I’m Allowed At Least One Week of Post-Deployment Self Indulgence. Right? RIGHT?!
I’ll be the first to admit.
I started this first post-deployment week off with the best of intentions. I had plans, you know. I was going to get things done.
But then I learned that Dawson’s Creek is now available for streaming on Netflix and spent the weekend — yes, the entire weekend — drinking wine, eating cheesy pasta from a box, and realizing that my high school crush on Pacey Witter has, in fact, not diminished over the last fourteen years.
Because these are the things I had available to me without leaving the house.
Long before Bella went batshit for Edward and Jacob, teens of the 90’s were fatefully divided between Team Pacey and Team Dawson. And even though their names were ridiculous and they had the vocabulary of tenured english professors, the adorability factor was undeniable.
And today, on my day off, my plan was to prime and paint my closet to prep for the long-awaited pipe organizer post.
Now I’m not sure.
I’m fighting demons. And they don’t stop with Pacey fantasies.
My allergies have turned my nose into a faucet, my ears into pressure valves, and my chest into a lead weight. Also, I smell.
And also, my neighbor invited me to a wine drinking ladies’ social event last night (or so I’d been told), but it was really a jewelry selling party where I only felt slightly out-of-place among the perfectly kept housewives to the point where I may have overindulged in the boxed wine that they swore was delicious because the box, after all, was black and fancy, but let me just go ahead and tell you that it was not. That said, I still managed to have a nice time because, lo and behold, they were great women. Fun, witty, and very content with their lives. There was even a former Miss USA title winner in the bunch who kept everyone laughing with her running man talent.
Needless to say, I’m not feeling 100% this morning.
And I’m tempted — oh-so-tempted — to turn on the Dawson and sink into mindlessness.
But I won’t.
I’m thinking the best way to battle my lethargy is to work on a reward-based system. If I get something done, I earn an episode of Dawson’s Creek.
Primer is up? Great! Watch as Jen falls back into her bad girl ways.

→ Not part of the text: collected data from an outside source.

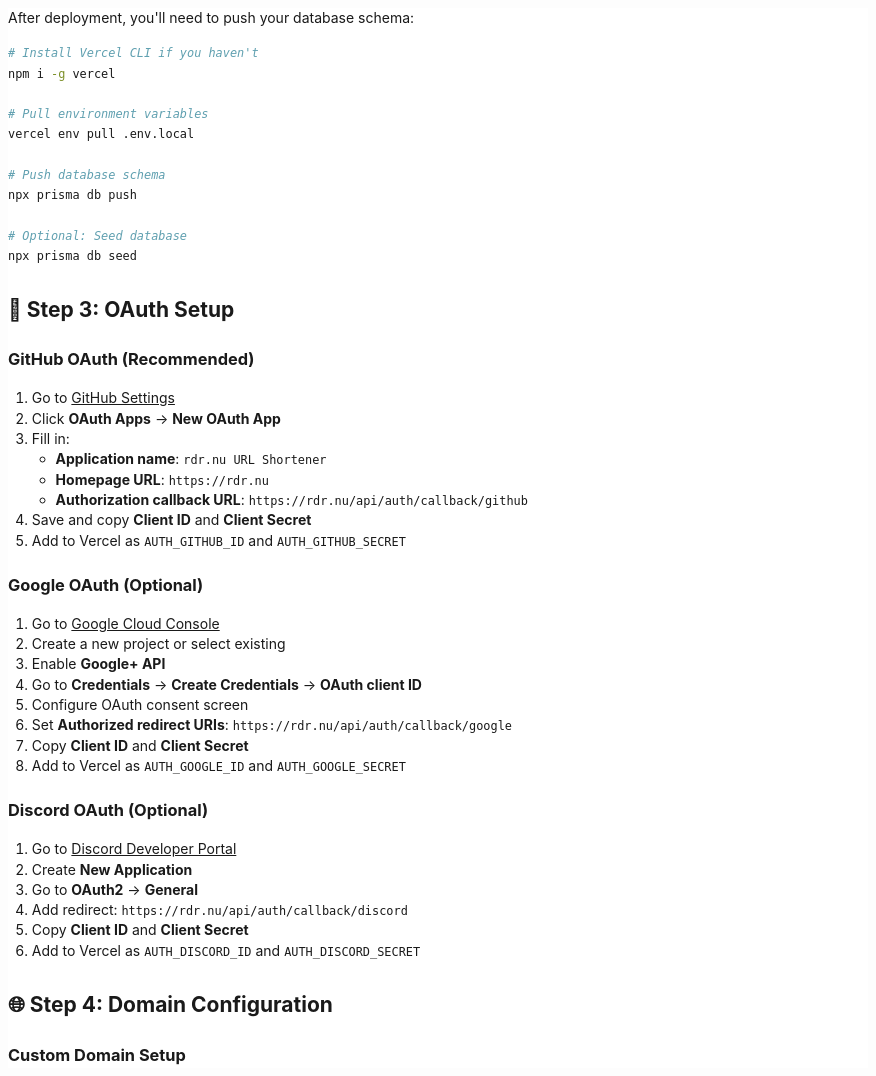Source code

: After deployment, you'll need to push your database schema:

```bash
# Install Vercel CLI if you haven't
npm i -g vercel

# Pull environment variables
vercel env pull .env.local

# Push database schema
npx prisma db push

# Optional: Seed database
npx prisma db seed
```

## 🔐 Step 3: OAuth Setup

### GitHub OAuth (Recommended)

1. Go to [GitHub Settings](https://github.com/settings/developers)
2. Click **OAuth Apps** → **New OAuth App**
3. Fill in:
   - **Application name**: `rdr.nu URL Shortener`
   - **Homepage URL**: `https://rdr.nu`
   - **Authorization callback URL**: `https://rdr.nu/api/auth/callback/github`
4. Save and copy **Client ID** and **Client Secret**
5. Add to Vercel as `AUTH_GITHUB_ID` and `AUTH_GITHUB_SECRET`

### Google OAuth (Optional)

1. Go to [Google Cloud Console](https://console.cloud.google.com/)
2. Create a new project or select existing
3. Enable **Google+ API**
4. Go to **Credentials** → **Create Credentials** → **OAuth client ID**
5. Configure OAuth consent screen
6. Set **Authorized redirect URIs**: `https://rdr.nu/api/auth/callback/google`
7. Copy **Client ID** and **Client Secret**
8. Add to Vercel as `AUTH_GOOGLE_ID` and `AUTH_GOOGLE_SECRET`

### Discord OAuth (Optional)

1. Go to [Discord Developer Portal](https://discord.com/developers/applications)
2. Create **New Application**
3. Go to **OAuth2** → **General**
4. Add redirect: `https://rdr.nu/api/auth/callback/discord`
5. Copy **Client ID** and **Client Secret**
6. Add to Vercel as `AUTH_DISCORD_ID` and `AUTH_DISCORD_SECRET`

## 🌐 Step 4: Domain Configuration

### Custom Domain Setup
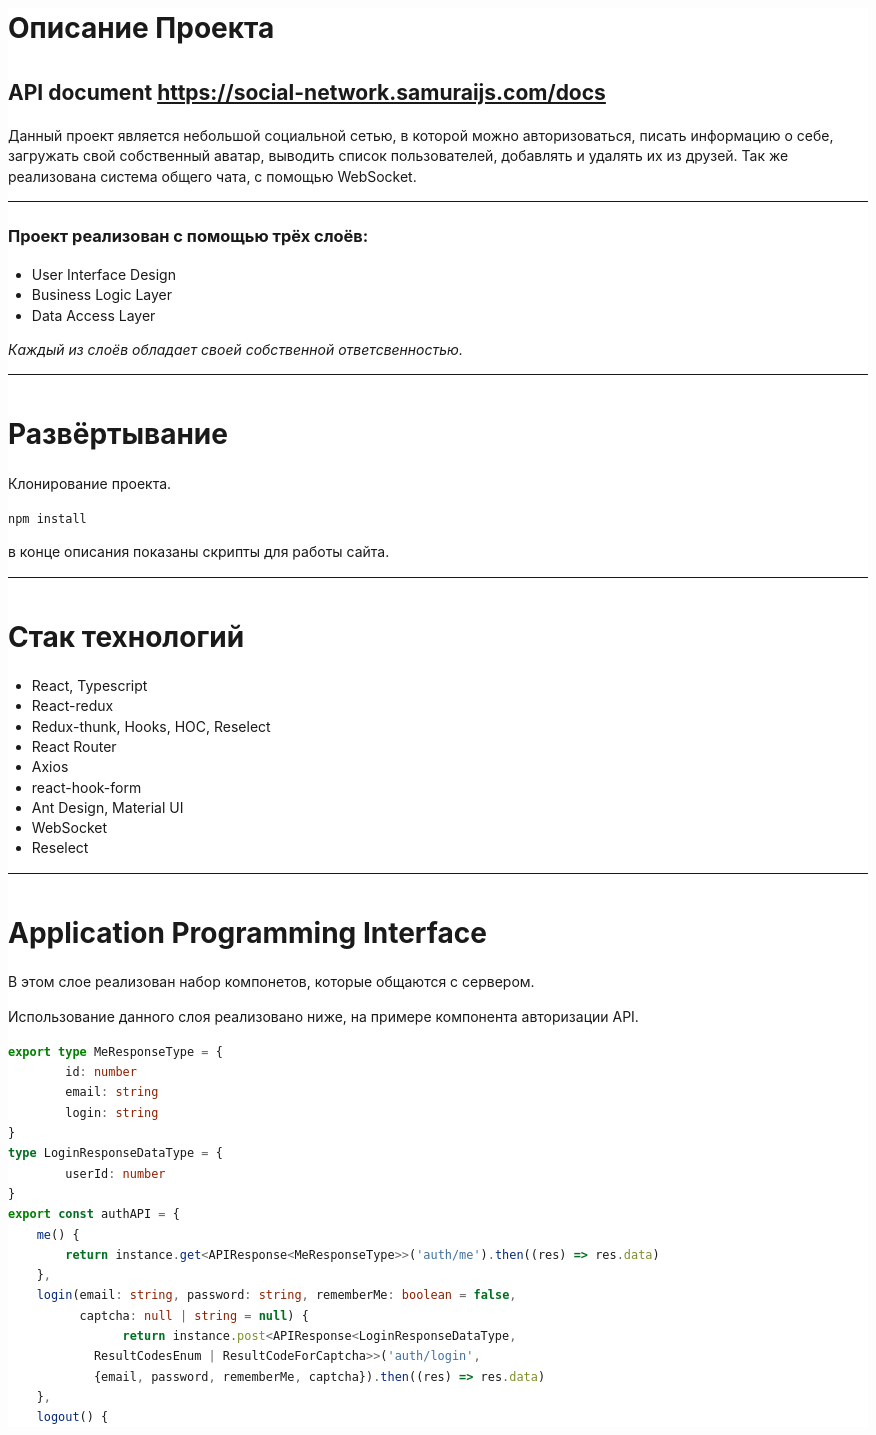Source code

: # Описание Проекта
## API document https://social-network.samuraijs.com/docs
Данный проект является небольшой социальной сетью,
в которой можно авторизоваться, писать информацию о себе,
загружать свой собственный аватар, выводить список пользователей, добавлять и удалять их
из друзей. Так же реализована система общего чата, с помощью WebSocket.
____
### Проект реализован с помощью трёх слоёв:
+ User Interface Design
+ Business Logic Layer
+ Data Access Layer

*Каждый из слоёв обладает своей собственной ответсвенностью.*
____
# Развёртывание
 Клонирование проекта.
```typescript
npm install
```
в конце описания показаны скрипты для работы сайта.
____
# Стак технологий
+ React, Typescript
+ React-redux
+ Redux-thunk, Hooks, HOC, Reselect
+ React Router
+ Axios
+ react-hook-form
+ Ant Design, Material UI
+ WebSocket
+ Reselect
___
# Application Programming Interface
В этом слое реализован набор компонетов, которые общаются с сервером.

Использование данного слоя реализовано ниже, на примере компонента авторизации API.
```typescript
export type MeResponseType = {
        id: number
        email: string
        login: string
}
type LoginResponseDataType = {
        userId: number
}
export const authAPI = {
    me() {
        return instance.get<APIResponse<MeResponseType>>('auth/me').then((res) => res.data)
    },
    login(email: string, password: string, rememberMe: boolean = false,
          captcha: null | string = null) {
                return instance.post<APIResponse<LoginResponseDataType,
            ResultCodesEnum | ResultCodeForCaptcha>>('auth/login',
            {email, password, rememberMe, captcha}).then((res) => res.data)
    },
    logout() {
```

What? You painted that first coat? Awesome! Find out who Joey loses her virginity to.
You hung the organizing system, de-cluttered the garage, stained your shelves, pressure washed the house, cancelled Justin’s phone service, wrote your post for Apartment Therapy, and finished decorating your bedroom? Congratulations, friend — you just earned yourself a full day Creek-a-thon of brainless nostalgia.
Obviously, I’m still working out the details. But I’m thinking I’ll train myself the way I train the dogs. With positive reinforcement.
And since my dogs are so well-behaved, I know this will work.